Por Sebastiao Nunes
A bouillabaisse tinha mais pão do que peixe, ainda assim Vincent arrotou satisfeito. Pagou dois francos no caixa, acendeu um cigarro e saiu. Uma mulher magra de rosto cadavérico e barriga grande passava lentamente do outro lado da rua.
“Ali vai a modelo perfeita”, pensou imediatamente.
– Moça, moça! – chamou ele.
A mulher parou, os grandes olhos curiosos arregalados.
Vincent se apresentou:
– Sou pintor e gostaria que você posasse pra mim. Não posso pagar muito.
– Estou com fome – disse ela.
– Você gosta de bouillabaisse? – perguntou ele. – Acabei de comer e posso pagar uma pra você.
A mulher fez que sim e seguiu Vincent de volta ao albergue. Ele mandou servir o prato. Sentaram-se e ele ficou olhando a mulher enquanto ela comia.
TRISTEZA
– Meu nome é Clasina Maria e sou uma puta – disse ela.
Vincent não respondeu. Enquanto Clasina comia, ele a examinava com olhos de desenhista: estudou as linhas do rosto escaveirado, os seios bambos através do tecido esgarçado, os olhos remelentos, o nariz comprido, os cabelos emaranhados…
– Qualquer dia desses vou me afogar no Sena – continuou ela.
– Antes de se afogar, gostaria que me servisse de modelo – disse ele entre sério e brincalhão. – E você precisa parir esse filho que tem na barriga.
– É. Por isso estou viva. Não tive coragem ainda.
– Eu a chamarei de Sien e você vai morar comigo. Te darei casa e comida.
– Está certo. Eu sou uma puta, me chamo Sien, vou morar com você e ganharei casa, comida e cama.
LEVEZA
O grande rio de águas escuras corria sem ruído, coalhado de barcaças.
– O Sena é mais belo que o rio que corre pela minha aldeia – disse Vincent.

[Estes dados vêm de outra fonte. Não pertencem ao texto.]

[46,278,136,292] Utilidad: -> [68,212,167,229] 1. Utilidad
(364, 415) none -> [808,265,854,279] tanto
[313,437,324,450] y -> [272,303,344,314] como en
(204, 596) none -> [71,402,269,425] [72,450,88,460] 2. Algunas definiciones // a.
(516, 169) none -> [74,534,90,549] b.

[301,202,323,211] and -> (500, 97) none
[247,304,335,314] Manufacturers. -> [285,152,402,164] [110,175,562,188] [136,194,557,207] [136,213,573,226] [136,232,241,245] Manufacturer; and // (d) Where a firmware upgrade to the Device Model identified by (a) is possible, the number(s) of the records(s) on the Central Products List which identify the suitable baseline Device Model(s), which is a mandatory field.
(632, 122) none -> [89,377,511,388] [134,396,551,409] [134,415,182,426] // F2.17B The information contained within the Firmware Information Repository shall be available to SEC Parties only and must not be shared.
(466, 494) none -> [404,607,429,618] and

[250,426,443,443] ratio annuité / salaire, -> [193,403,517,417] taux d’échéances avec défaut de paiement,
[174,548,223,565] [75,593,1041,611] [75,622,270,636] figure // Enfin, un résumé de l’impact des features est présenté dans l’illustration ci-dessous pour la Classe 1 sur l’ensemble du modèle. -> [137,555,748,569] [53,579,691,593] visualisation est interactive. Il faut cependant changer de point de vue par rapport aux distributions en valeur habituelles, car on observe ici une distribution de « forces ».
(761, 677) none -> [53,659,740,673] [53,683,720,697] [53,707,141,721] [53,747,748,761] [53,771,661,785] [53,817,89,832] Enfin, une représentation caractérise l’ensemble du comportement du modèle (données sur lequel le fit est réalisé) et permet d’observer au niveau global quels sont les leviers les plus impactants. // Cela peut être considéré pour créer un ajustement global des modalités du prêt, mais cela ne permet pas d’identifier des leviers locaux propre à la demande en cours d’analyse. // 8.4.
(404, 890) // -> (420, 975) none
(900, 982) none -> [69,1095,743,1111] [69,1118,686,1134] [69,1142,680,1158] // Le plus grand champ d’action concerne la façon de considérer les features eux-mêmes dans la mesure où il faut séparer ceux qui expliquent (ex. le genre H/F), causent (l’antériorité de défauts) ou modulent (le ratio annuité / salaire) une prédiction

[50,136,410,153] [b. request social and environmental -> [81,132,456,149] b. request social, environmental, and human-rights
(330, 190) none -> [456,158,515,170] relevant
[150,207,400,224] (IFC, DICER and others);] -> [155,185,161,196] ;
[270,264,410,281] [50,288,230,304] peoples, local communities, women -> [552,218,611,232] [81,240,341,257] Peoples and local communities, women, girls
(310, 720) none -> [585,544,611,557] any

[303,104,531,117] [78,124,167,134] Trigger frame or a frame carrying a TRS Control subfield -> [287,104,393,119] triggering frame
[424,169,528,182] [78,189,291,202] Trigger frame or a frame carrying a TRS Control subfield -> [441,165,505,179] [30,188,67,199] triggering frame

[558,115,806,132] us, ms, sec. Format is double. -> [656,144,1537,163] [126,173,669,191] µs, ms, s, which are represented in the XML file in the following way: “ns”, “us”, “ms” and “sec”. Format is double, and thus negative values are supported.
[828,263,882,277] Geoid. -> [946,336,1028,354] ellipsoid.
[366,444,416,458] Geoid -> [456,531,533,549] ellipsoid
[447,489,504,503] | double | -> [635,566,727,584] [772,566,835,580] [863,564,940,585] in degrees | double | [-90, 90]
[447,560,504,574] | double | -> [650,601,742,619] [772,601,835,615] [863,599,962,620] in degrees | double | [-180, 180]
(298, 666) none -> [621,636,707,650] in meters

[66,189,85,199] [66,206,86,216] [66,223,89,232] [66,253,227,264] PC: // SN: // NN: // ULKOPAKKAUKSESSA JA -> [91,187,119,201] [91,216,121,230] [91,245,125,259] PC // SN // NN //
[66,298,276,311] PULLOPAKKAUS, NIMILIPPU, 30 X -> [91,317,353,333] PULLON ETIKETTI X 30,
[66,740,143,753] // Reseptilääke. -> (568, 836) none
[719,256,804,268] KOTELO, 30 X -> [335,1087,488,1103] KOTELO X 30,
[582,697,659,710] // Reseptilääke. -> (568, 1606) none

– Parece poesia – disse Sien, entre duas colheradas.
Vincent continuou:
– Mas o Sena não é mais belo que o rio que corre pela minha aldeia…
– É muito bonito – disse Sien.
– Porque o Sena não é o rio que corre pela minha aldeia.
Continua parecendo poesia – murmurou Sien, encarando Vincent. – Você é um poeta de verdade?
– Não, sou pintor – disse Vincent. – E quero que você me sirva de modelo.
– Só isso que você quer? – perguntou Sien.
– Não – respondeu Vincent. – Quero outras coisas também.
Sien sorriu, satisfeita e contrafeita, revelando grandes dentes cariados.
– Estou velha e feia – disse Sien, encarando Vincent. – Tenho 31 anos e estou grávida de um sujeito que não quis o filho. Não sirvo para modelo nem para amante.
– Estou meio doido e sozinho – disse Vincent encarando Sien. – Tenho 29 anos e preciso de alguém que me compreenda, além de meu irmão.
CARTA A THEO
“Tomei essa mulher como modelo e trabalhei com ela durante todo o inverno. Não pude pagar-lhe o salário completo, mas isso não impede que eu lhe tenha pago suas horas de pose, e que, graças a Deus, eu tenha podido salvá-la, a ela e a sua criança, da fome e do frio, repartindo com ela meu próprio pão. Quando encontrei essa mulher fiquei impressionado por seu aspecto doentio.”
“Eu a fiz tomar banhos, dei-lhe fortificantes tanto quanto pude, ela ficou bem mais saudável. Fui com ela a Leyde, onde há um instituto para mulheres grávidas que lá podem dar à luz. Não é de espantar que ela estivesse doente, a criança estava em má posição, ela teve que sofrer uma operação, foi preciso virar a criança com ajuda do fórceps. Há grandes possibilidades de que ela escape dessa.”
RESUMÃO
Em janeiro de 1882 Vincent encontra Sien.
Em junho de 1882 Vincent é internado com gonorreia.
Em julho de 1882 nasce o filho de Sien.
No outono de 1883 Vincent e Sien se separam.
Em julho de 1890, aos 37 anos, Vincent dá um tiro no peito.
Em 1904, aos 54 anos, Sien se afoga.